The first of the threats to humanity coils around the earth. Its head is sheathed in a red carapace, with horns on its forehead and under its jaw. Its body is a thing of endless coils and great long insectile legs. Its feathers are yellow. It was born in the primal void and it hungers to consume all things.
“Hello,” says Cain.
The creature hisses. Then Cain hits it with a rock. It dies. He drags it to the altar to sacrifice it.
“Don’t look like it pleases Him none,” drawls Abel.
“It’s not rightly edible, though.”
“It’s really big. And it’s terrible!”
Abel thinks. “Want to try a cow?
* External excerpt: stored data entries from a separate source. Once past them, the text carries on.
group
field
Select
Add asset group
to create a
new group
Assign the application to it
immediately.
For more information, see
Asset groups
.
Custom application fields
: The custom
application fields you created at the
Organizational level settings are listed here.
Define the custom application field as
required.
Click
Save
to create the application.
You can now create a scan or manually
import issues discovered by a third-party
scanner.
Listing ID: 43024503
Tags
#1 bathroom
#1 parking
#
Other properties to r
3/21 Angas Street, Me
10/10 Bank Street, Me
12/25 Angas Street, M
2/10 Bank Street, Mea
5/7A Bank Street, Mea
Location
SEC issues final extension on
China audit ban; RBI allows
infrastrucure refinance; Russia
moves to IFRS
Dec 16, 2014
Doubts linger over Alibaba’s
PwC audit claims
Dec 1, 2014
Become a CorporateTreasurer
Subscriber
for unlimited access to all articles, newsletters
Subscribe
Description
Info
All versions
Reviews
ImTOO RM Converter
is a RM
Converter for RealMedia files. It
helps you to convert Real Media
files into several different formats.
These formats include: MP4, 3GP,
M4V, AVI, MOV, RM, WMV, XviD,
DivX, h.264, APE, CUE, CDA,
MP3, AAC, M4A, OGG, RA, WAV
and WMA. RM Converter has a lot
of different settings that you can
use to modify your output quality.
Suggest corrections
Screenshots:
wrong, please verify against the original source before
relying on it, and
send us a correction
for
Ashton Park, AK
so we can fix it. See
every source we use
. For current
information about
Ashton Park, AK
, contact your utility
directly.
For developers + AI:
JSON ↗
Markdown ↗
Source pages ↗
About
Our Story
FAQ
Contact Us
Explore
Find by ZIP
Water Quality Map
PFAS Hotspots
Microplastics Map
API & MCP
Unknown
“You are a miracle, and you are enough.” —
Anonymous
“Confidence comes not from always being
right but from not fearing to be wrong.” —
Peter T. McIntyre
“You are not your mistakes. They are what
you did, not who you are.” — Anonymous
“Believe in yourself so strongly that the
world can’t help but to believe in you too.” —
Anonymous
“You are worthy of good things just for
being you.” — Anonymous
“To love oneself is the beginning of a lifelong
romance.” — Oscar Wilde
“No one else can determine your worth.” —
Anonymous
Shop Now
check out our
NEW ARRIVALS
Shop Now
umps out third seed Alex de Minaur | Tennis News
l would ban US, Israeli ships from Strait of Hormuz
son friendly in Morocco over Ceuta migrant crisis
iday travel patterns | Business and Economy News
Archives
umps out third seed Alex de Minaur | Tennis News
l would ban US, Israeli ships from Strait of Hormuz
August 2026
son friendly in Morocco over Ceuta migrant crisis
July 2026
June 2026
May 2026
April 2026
I got spare cows.”
“No,” says Cain.
The second of the threats to humanity walks among the stars. He is veiled. He is shadowed. His name is not known. There is a glitter in his eyes.
“Hello,” Cain says.
The walker in the stars looks at Cain. “I don’t like you,” he says. “I don’t like any of you.”
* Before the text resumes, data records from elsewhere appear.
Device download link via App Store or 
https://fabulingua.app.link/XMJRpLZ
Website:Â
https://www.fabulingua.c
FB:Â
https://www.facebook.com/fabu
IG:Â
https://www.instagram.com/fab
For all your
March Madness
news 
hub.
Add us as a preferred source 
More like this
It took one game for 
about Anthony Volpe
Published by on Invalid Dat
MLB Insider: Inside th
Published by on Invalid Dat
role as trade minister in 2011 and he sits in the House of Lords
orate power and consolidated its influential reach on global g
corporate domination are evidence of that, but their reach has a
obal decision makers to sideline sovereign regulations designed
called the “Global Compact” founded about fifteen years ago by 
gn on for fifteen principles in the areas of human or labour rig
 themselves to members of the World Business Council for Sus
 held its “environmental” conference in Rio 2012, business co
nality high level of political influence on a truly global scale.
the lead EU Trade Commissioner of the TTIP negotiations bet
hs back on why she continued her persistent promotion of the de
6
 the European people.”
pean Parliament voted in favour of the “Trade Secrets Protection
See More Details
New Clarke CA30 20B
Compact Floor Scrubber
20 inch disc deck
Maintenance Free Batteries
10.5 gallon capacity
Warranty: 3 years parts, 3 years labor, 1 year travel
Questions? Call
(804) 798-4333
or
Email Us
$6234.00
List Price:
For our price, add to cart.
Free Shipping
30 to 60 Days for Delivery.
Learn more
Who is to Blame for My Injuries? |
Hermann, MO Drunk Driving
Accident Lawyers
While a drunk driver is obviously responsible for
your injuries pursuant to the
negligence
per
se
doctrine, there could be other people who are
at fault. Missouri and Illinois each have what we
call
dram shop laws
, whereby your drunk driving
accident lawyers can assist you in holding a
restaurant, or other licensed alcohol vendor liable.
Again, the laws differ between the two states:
Cain hits him with a rock. He dies. Cain drags the corpse to the altar to sacrifice it.
“You know,” says Abel. “God accepted my sacrifice, earlier today.”
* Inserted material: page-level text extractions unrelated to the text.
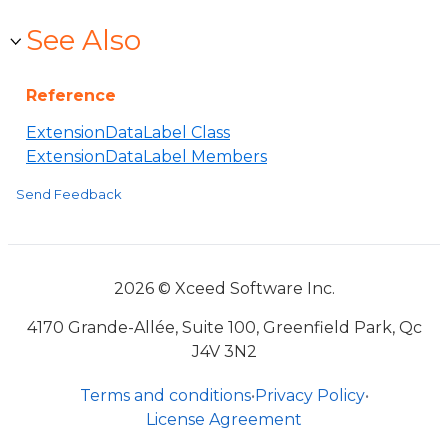
See Also
Reference
ExtensionDataLabel Class
ExtensionDataLabel Members
Send Feedback
2026 © Xceed Software Inc.
4170 Grande-Allée, Suite 100, Greenfield Park, Qc
J4V 3N2
Terms and conditions
•
Privacy Policy
•
License Agreement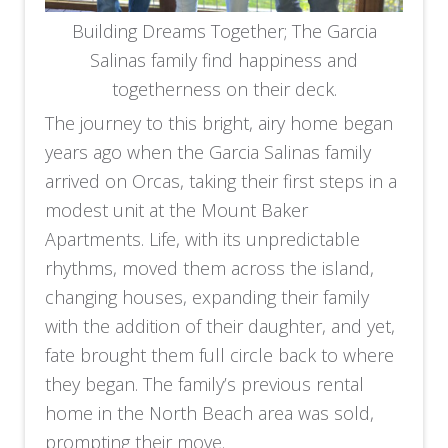
Building Dreams Together; The Garcia
Salinas family find happiness and
togetherness on their deck.
The journey to this bright, airy home began
years ago when the Garcia Salinas family
arrived on Orcas, taking their first steps in a
modest unit at the Mount Baker
Apartments. Life, with its unpredictable
rhythms, moved them across the island,
changing houses, expanding their family
with the addition of their daughter, and yet,
fate brought them full circle back to where
they began. The family’s previous rental
home in the North Beach area was sold,
prompting their move.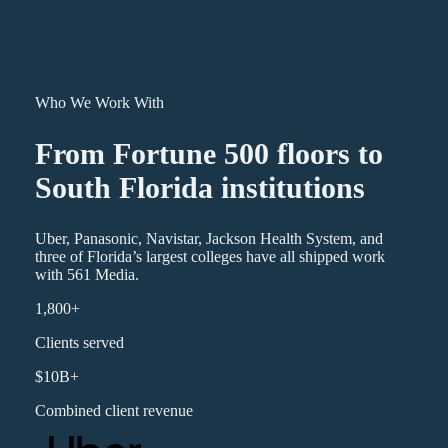
Who We Work With
From Fortune 500 floors to
South Florida institutions
Uber, Panasonic, Navistar, Jackson Health System, and
three of Florida’s largest colleges have all shipped work
with 561 Media.
1,800+
Clients served
$10B+
Combined client revenue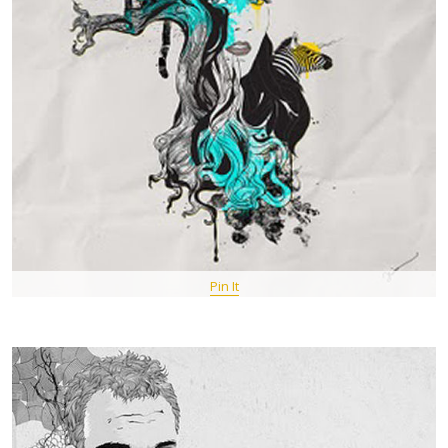
Pin It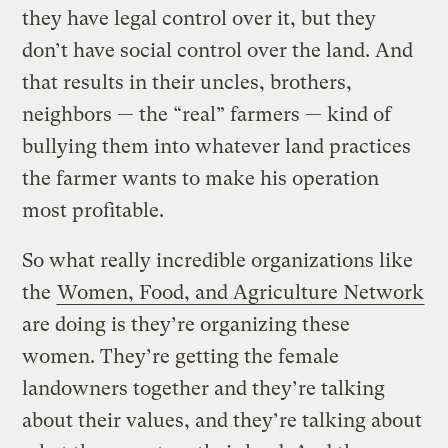
they have legal control over it, but they
don’t have social control over the land. And
that results in their uncles, brothers,
neighbors — the “real” farmers — kind of
bullying them into whatever land practices
the farmer wants to make his operation
most profitable.
So what really incredible organizations like
the
Women, Food, and Agriculture Network
are doing is they’re organizing these
women. They’re getting the female
landowners together and they’re talking
about their values, and they’re talking about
Abel peers at him. “No,” Abel says. “A cow.”
“I was going to sacrifice some of the corn,” Cain says. “You know. From the cornfield. If I could defeat it. Which I don’t know if I could. It’s powerful.”
“You might try hittin’ it with a rock,” Abel suggests.
“Yes, thank you very much,” grinds out Cain.
“That’s what I do with my cows,” Abel says. “They’re walkin’ along, goin’ moo, and I hit ’em with a rock. Then God accepts them.”
“I’m fine,” says Cain. “I just need—”
“‘Moo,'” says Abel. “Then ‘wam!'”
“Yes,” Cain says.
“Tud,” adds Abel.
“I will surely kill you,” says Cain.
“Then ‘moo’ again, ’cause cows don’t always know when they’re dead.”
“Figure it’s kinda like a second life for the cows.”
Cain looks down.
“Anyway, figure you might try somethin’ like that, if you want God to accept your sacrifices. You know. Like he does mine.”
There is a moment of red.
The third of the threats to humanity grows quietly in Cain’s field. It is golden. It is yellow. It is terribly evil.
“They laughed at me,” whispers the corn to itself. “They laughed at me in Eden. But I’ll show them. I’ll show them all!”
“Soon,” whispers the corn. “When he shows up. To hit me with the rock. That’s when I will unveil my plan. Of. Quintessential. Evil!”
But he never does.
And no one ever knows.
The corn is patient, but it will not wait forever.